I do remember being woken up in ICU by my surgeon on Friday. He must have said something along the lines of, “Hello, it’s Friday!” because I imagined I asked him what day it was, but of course, I probably couldn’t speak. I fell back asleep, and my next memory was of being in the step-down room. There were four patients in that room, but in my chemically-altered state, it felt like I had a crowd around me. I wasn’t aware of any discomfort other than thirst. Morphine shots were getting me through, and the nurses were giving me sips of water.
That weekend in Saint John there was a major snowstorm, and patients who were scheduled to leave were delayed, which meant my stay in the step-down room was prolonged. It was odd in there with constant machine alerts as background noise. I won’t really go into it, but during this time staff had to remove tubes left over from ICU (not pleasant). I didn’t mind getting out of bed to sit in my chair. The step-down room seemed to be heavy on tall, male nurses and they easily maneuvered me out of the bed, I felt no discomfort at all. Plus, they gave me a small, firm pillow to clutch when I sneezed or coughed.
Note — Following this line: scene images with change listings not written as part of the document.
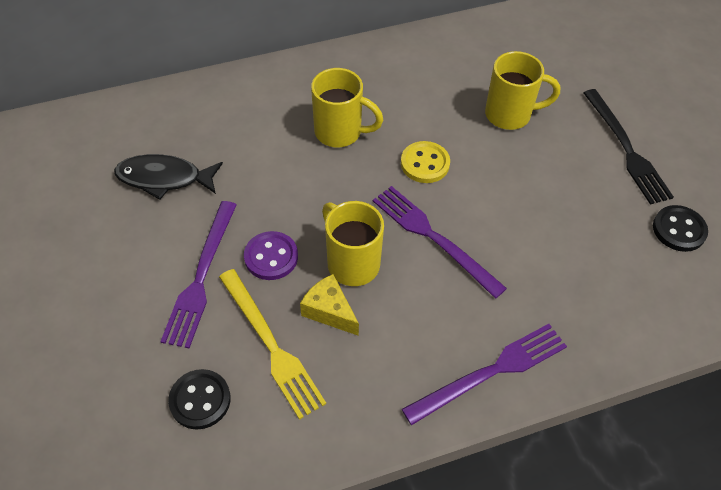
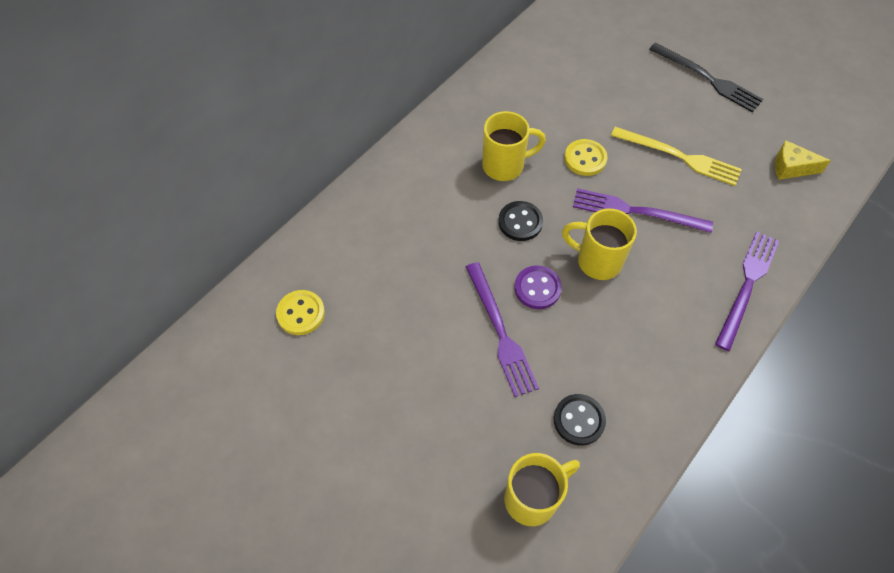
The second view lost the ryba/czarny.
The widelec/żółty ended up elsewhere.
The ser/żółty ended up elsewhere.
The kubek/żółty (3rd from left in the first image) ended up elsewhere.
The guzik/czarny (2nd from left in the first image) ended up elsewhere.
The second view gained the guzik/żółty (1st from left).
After two days, they stopped administering morphine. They gave me a hydromorphone pill, and my stomach did not like that at all. They had also been giving me two Tylenol every four hours and from that point on, it was just Tylenol, and I was fine.
What I really struggled with in hospital after my surgery was twofold: I had “pacemaker” wires inserted under my skin around my right shoulder blade that were covered with cotton wool, so I had a lump on my back that prevented me from lying down comfortably; and I had lost my sense of taste, in that everything I ate tasted like mud, so I wasn’t really eating. I was tired and hungry.
I was brought back onto the floor Tuesday morning. No sleep that night. They removed the wires shortly before we left for home on Wednesday. Ugh. I’d have to wait the better part of two weeks to taste food properly again.
It wasn’t easy being home at first. I was afraid of my incision, would I be able to use my arm normally again, how long would I feel like this? It did turn out that a new blood pressure pill was not agreeing with me, and my cardiologist took me off it.
The sun came out.
I’m not quite healed on the outside, between the incision and my skin (the tape they use in hospital is brutal) but I’m noticing more healing on the inside, prickles, and sore spots, but this is normal recuperation. Recovery is definitely not 2-3 weeks, more like 6-8, I’m discovering. But I’m almost there, and excited for a new healthy me!
Rhonda MacDougall-Gale is from Sydney Mines and, by way of Halifax and Toronto, now lives in South Bar with her husband.